TASK STATEMENT
In the items below, reproduce the lines from the line with "gather_facts" up to and including the line with "Asylum Seekers in Scotland - Scottish", substituting "Unknown Date" for every occurrence of "Invalid Date" and leaving everything else unchanged.

Stored data entries
..........

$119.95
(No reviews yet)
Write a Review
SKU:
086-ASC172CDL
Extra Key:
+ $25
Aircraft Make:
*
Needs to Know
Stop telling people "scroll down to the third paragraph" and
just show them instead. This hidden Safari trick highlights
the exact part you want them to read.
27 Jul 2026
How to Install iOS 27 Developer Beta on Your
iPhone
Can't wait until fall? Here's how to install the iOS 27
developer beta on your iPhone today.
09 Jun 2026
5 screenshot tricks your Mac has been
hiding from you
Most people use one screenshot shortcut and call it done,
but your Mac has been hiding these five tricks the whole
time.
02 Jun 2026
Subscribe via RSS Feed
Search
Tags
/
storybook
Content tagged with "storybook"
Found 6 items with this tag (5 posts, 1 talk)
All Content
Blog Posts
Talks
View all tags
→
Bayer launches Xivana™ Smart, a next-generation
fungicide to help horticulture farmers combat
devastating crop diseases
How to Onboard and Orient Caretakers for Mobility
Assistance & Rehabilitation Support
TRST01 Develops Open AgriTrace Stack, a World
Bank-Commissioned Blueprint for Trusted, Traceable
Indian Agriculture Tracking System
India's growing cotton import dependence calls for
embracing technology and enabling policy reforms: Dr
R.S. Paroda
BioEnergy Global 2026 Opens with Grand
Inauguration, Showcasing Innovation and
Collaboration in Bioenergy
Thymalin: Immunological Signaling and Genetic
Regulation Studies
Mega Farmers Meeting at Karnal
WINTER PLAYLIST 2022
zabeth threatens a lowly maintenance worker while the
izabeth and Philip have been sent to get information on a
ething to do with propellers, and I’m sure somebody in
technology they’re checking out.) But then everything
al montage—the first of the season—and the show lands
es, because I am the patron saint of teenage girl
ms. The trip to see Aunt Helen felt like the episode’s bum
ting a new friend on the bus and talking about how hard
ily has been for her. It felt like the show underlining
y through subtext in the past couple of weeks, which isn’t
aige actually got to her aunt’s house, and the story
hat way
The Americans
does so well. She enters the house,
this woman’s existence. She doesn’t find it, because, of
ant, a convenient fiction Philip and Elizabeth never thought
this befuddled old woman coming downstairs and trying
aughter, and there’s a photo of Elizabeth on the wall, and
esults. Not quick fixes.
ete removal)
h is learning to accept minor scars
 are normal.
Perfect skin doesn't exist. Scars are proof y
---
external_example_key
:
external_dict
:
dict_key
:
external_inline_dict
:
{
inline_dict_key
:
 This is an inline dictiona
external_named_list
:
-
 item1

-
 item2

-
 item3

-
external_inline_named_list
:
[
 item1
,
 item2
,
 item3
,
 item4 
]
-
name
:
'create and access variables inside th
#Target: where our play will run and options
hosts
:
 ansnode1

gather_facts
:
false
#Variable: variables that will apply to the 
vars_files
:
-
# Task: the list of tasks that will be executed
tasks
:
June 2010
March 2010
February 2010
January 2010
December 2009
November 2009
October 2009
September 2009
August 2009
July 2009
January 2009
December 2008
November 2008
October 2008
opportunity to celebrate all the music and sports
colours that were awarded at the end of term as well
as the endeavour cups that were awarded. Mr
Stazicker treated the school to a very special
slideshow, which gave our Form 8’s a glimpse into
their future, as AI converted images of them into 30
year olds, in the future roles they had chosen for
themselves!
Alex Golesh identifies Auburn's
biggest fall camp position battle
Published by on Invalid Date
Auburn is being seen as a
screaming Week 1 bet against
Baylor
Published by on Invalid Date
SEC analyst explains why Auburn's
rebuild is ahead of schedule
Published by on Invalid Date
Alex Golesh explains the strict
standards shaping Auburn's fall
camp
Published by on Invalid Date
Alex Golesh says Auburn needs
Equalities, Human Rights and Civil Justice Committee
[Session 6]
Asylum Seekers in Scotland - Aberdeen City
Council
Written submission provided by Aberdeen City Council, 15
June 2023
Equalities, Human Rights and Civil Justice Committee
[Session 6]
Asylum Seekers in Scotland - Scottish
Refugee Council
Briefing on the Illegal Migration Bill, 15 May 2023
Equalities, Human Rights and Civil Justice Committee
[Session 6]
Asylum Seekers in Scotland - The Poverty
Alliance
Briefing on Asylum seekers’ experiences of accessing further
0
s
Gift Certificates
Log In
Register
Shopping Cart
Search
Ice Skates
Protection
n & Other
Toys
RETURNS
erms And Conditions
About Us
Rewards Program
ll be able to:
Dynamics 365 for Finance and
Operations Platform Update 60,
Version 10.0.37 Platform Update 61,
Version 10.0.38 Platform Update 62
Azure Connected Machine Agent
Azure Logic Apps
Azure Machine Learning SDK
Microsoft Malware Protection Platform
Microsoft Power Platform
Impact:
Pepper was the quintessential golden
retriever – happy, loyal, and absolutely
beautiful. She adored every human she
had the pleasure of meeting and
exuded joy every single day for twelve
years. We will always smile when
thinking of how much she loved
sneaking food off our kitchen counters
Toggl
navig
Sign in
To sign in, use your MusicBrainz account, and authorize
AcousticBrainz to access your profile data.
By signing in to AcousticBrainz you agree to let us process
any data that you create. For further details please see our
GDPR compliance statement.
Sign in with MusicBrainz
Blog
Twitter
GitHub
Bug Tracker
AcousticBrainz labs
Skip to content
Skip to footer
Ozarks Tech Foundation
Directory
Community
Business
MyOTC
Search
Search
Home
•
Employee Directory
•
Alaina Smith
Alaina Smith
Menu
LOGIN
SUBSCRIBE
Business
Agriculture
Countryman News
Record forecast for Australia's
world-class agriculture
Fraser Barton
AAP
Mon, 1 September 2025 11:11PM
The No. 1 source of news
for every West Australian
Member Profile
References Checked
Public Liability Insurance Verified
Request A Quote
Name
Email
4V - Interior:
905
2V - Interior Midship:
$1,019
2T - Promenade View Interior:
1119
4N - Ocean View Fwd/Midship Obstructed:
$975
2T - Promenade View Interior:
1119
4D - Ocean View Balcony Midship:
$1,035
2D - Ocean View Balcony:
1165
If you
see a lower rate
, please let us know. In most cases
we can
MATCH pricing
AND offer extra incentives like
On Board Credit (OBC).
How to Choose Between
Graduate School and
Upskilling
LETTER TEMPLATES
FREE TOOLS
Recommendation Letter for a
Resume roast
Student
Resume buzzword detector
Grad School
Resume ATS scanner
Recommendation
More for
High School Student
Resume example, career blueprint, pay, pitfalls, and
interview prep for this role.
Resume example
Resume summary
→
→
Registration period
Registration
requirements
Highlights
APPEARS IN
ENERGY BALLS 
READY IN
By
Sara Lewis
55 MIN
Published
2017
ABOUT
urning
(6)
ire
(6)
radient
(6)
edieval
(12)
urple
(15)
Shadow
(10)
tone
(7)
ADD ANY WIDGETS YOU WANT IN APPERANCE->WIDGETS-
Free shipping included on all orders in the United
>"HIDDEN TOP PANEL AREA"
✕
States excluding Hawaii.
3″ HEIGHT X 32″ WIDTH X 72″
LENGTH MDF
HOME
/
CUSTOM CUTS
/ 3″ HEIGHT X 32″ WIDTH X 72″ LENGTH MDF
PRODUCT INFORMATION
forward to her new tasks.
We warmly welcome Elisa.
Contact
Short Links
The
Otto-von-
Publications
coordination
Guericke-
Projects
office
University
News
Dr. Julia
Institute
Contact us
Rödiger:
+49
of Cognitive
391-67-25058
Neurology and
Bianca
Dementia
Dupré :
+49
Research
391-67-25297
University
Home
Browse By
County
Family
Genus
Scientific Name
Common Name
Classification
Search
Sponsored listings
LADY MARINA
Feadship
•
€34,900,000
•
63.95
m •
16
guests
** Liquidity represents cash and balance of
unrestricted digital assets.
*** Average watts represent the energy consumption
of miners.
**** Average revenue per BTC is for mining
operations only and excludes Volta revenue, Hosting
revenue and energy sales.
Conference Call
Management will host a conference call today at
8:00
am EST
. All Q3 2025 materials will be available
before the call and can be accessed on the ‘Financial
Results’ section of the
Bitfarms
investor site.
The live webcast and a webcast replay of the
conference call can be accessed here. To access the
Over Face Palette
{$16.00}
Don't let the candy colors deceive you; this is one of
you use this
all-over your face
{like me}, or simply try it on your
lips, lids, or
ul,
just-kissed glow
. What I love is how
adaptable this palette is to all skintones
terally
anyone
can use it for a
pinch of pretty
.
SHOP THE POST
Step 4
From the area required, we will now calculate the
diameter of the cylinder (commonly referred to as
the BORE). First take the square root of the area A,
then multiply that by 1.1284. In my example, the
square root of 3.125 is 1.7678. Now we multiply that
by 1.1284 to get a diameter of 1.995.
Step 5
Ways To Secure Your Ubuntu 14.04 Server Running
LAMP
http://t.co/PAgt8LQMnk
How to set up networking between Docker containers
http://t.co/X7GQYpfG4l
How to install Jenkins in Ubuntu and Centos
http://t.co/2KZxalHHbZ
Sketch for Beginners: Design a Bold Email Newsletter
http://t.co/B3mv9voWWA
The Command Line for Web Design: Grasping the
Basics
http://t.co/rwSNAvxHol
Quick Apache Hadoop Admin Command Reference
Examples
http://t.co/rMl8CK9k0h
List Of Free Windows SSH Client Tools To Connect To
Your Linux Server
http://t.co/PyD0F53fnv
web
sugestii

..........

RESULT FOR THIS EXERCISE
gather_facts
:
false
#Variable: variables that will apply to the 
vars_files
:
-
# Task: the list of tasks that will be executed
tasks
:
June 2010
March 2010
February 2010
January 2010
December 2009
November 2009
October 2009
September 2009
August 2009
July 2009
January 2009
December 2008
November 2008
October 2008
opportunity to celebrate all the music and sports
colours that were awarded at the end of term as well
as the endeavour cups that were awarded. Mr
Stazicker treated the school to a very special
slideshow, which gave our Form 8’s a glimpse into
their future, as AI converted images of them into 30
year olds, in the future roles they had chosen for
themselves!
Alex Golesh identifies Auburn's
biggest fall camp position battle
Published by on Unknown Date
Auburn is being seen as a
screaming Week 1 bet against
Baylor
Published by on Unknown Date
SEC analyst explains why Auburn's
rebuild is ahead of schedule
Published by on Unknown Date
Alex Golesh explains the strict
standards shaping Auburn's fall
camp
Published by on Unknown Date
Alex Golesh says Auburn needs
Equalities, Human Rights and Civil Justice Committee
[Session 6]
Asylum Seekers in Scotland - Aberdeen City
Council
Written submission provided by Aberdeen City Council, 15
June 2023
Equalities, Human Rights and Civil Justice Committee
[Session 6]
Asylum Seekers in Scotland - Scottish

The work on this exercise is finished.